(INPUT MATERIAL)
______________________________
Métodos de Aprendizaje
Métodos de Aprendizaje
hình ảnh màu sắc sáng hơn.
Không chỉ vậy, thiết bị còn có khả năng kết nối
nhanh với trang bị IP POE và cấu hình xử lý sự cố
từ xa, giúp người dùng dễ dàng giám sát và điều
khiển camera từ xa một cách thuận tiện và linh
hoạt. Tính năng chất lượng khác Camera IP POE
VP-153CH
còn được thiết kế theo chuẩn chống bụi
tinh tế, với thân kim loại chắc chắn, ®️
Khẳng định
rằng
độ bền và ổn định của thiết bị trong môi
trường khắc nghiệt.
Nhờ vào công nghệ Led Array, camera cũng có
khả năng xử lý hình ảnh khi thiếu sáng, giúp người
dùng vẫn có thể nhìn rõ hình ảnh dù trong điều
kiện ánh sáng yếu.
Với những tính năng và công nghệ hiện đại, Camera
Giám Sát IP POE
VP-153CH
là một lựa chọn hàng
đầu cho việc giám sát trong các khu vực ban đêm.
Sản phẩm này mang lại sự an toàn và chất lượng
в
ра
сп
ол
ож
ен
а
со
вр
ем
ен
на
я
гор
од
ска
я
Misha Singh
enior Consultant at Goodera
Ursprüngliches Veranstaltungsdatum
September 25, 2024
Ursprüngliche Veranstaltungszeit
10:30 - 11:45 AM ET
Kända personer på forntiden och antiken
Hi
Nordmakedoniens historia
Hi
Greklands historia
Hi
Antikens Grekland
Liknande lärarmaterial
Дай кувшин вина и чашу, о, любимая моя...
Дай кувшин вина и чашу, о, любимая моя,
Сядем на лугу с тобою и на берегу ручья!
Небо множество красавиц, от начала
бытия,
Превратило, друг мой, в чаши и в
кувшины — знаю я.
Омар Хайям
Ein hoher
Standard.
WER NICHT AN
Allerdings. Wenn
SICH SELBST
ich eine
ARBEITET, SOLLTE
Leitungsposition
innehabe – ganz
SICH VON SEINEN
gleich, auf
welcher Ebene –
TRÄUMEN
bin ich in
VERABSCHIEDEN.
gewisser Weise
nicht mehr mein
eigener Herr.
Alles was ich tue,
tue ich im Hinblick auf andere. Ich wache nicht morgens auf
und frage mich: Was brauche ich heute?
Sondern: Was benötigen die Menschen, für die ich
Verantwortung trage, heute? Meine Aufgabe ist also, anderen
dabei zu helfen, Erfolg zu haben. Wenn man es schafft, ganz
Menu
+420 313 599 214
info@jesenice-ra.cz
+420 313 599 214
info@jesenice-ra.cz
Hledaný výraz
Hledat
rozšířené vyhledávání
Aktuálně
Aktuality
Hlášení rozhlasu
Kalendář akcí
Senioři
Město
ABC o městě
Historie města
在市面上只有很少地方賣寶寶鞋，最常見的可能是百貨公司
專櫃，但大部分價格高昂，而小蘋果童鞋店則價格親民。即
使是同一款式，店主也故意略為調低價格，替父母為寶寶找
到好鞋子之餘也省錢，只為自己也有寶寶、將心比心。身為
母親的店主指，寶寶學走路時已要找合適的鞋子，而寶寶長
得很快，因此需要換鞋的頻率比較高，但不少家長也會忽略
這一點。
______________________________
(TASK DIRECTIONS) Give every line of the items above as one numbered list, leaving out any blank lines.

(OUTPUT OF THE EXERCISE)
1. Métodos de Aprendizaje
2. Métodos de Aprendizaje
3. hình ảnh màu sắc sáng hơn.
4. Không chỉ vậy, thiết bị còn có khả năng kết nối
5. nhanh với trang bị IP POE và cấu hình xử lý sự cố
6. từ xa, giúp người dùng dễ dàng giám sát và điều
7. khiển camera từ xa một cách thuận tiện và linh
8. hoạt. Tính năng chất lượng khác Camera IP POE
9. VP-153CH
10. còn được thiết kế theo chuẩn chống bụi
11. tinh tế, với thân kim loại chắc chắn, ®️
12. Khẳng định
13. rằng
14. độ bền và ổn định của thiết bị trong môi
15. trường khắc nghiệt.
16. Nhờ vào công nghệ Led Array, camera cũng có
17. khả năng xử lý hình ảnh khi thiếu sáng, giúp người
18. dùng vẫn có thể nhìn rõ hình ảnh dù trong điều
19. kiện ánh sáng yếu.
20. Với những tính năng và công nghệ hiện đại, Camera
21. Giám Sát IP POE
22. VP-153CH
23. là một lựa chọn hàng
24. đầu cho việc giám sát trong các khu vực ban đêm.
25. Sản phẩm này mang lại sự an toàn và chất lượng
26. в
27. ра
28. сп
29. ол
30. ож
31. ен
32. а
33. со
34. вр
35. ем
36. ен
37. на
38. я
39. гор
40. од
41. ска
42. я
43. Misha Singh
44. enior Consultant at Goodera
45. Ursprüngliches Veranstaltungsdatum
46. September 25, 2024
47. Ursprüngliche Veranstaltungszeit
48. 10:30 - 11:45 AM ET
49. Kända personer på forntiden och antiken
50. Hi
51. Nordmakedoniens historia
52. Hi
53. Greklands historia
54. Hi
55. Antikens Grekland
56. Liknande lärarmaterial
57. Дай кувшин вина и чашу, о, любимая моя...
58. Дай кувшин вина и чашу, о, любимая моя,
59. Сядем на лугу с тобою и на берегу ручья!
60. Небо множество красавиц, от начала
61. бытия,
62. Превратило, друг мой, в чаши и в
63. кувшины — знаю я.
64. Омар Хайям
65. Ein hoher
66. Standard.
67. WER NICHT AN
68. Allerdings. Wenn
69. SICH SELBST
70. ich eine
71. ARBEITET, SOLLTE
72. Leitungsposition
73. innehabe – ganz
74. SICH VON SEINEN
75. gleich, auf
76. welcher Ebene –
77. TRÄUMEN
78. bin ich in
79. VERABSCHIEDEN.
80. gewisser Weise
81. nicht mehr mein
82. eigener Herr.
83. Alles was ich tue,
84. tue ich im Hinblick auf andere. Ich wache nicht morgens auf
85. und frage mich: Was brauche ich heute?
86. Sondern: Was benötigen die Menschen, für die ich
87. Verantwortung trage, heute? Meine Aufgabe ist also, anderen
88. dabei zu helfen, Erfolg zu haben. Wenn man es schafft, ganz
89. Menu
90. +420 313 599 214
91. info@jesenice-ra.cz
92. +420 313 599 214
93. info@jesenice-ra.cz
94. Hledaný výraz
95. Hledat
96. rozšířené vyhledávání
97. Aktuálně
98. Aktuality
99. Hlášení rozhlasu
100. Kalendář akcí
101. Senioři
102. Město
103. ABC o městě
104. Historie města
105. 在市面上只有很少地方賣寶寶鞋，最常見的可能是百貨公司
106. 專櫃，但大部分價格高昂，而小蘋果童鞋店則價格親民。即
107. 使是同一款式，店主也故意略為調低價格，替父母為寶寶找
108. 到好鞋子之餘也省錢，只為自己也有寶寶、將心比心。身為
109. 母親的店主指，寶寶學走路時已要找合適的鞋子，而寶寶長
110. 得很快，因此需要換鞋的頻率比較高，但不少家長也會忽略
111. 這一點。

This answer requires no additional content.